Stored data entries
++++++++

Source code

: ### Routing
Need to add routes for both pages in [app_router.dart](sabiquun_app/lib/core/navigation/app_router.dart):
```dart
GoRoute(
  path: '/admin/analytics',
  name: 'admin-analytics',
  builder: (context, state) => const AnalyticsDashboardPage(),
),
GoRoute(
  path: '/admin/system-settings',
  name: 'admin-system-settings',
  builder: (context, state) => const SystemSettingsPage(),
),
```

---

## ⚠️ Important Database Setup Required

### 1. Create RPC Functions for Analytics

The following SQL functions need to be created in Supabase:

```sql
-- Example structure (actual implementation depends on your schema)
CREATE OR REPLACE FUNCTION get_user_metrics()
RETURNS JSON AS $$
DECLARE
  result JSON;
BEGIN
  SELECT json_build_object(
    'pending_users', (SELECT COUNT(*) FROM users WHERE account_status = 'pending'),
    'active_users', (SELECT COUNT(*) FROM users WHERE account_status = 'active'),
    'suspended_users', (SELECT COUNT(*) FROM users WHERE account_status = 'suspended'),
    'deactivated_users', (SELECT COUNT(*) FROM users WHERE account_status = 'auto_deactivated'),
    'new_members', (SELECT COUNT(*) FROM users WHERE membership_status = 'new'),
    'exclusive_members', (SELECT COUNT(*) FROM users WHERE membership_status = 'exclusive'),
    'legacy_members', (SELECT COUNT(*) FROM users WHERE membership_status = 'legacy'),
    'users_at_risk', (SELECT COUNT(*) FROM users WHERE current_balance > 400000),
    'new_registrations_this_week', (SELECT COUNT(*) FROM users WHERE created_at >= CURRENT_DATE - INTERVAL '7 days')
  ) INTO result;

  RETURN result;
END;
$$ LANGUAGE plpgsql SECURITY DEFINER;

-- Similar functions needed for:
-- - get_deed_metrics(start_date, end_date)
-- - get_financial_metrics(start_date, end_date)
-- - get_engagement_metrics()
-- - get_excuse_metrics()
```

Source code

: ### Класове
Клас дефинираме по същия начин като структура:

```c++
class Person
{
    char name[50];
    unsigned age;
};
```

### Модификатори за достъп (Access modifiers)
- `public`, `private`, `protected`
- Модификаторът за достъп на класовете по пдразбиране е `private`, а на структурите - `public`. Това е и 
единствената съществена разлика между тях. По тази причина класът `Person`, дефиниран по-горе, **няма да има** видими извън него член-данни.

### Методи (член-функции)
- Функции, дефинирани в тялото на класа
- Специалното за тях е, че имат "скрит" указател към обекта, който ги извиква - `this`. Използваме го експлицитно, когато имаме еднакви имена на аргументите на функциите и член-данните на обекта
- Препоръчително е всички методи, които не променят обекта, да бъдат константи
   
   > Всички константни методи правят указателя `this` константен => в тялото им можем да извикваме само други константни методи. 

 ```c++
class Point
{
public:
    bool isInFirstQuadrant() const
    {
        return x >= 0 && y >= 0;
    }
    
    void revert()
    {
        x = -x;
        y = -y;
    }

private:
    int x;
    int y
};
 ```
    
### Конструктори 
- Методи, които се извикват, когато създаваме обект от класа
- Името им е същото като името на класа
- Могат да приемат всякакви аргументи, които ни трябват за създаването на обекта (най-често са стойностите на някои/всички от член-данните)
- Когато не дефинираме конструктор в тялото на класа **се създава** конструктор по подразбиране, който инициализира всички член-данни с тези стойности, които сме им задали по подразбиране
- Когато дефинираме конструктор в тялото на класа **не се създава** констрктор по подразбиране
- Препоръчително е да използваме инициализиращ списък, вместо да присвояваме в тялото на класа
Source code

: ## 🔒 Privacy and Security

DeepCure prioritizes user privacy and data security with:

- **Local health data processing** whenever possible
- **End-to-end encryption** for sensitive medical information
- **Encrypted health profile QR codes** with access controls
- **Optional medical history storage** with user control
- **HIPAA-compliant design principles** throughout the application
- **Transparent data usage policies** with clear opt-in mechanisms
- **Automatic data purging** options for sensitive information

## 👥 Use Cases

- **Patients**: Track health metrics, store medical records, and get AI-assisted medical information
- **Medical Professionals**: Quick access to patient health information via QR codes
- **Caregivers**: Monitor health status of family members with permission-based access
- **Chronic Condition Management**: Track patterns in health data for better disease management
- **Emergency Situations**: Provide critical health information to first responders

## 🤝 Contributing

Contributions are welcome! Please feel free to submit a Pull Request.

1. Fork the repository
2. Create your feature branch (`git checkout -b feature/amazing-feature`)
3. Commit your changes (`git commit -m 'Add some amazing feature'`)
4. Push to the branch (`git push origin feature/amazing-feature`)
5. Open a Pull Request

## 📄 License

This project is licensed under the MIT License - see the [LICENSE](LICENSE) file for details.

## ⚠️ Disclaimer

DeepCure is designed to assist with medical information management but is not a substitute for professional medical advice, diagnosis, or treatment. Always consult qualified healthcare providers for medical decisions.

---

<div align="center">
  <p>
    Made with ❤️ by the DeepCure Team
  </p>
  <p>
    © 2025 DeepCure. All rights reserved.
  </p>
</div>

++++++++

§ Exercise objective: The expected result is every line above containing the string "context".

§ Response to this task:
  builder: (context, state) => const AnalyticsDashboardPage(),
  builder: (context, state) => const SystemSettingsPage(),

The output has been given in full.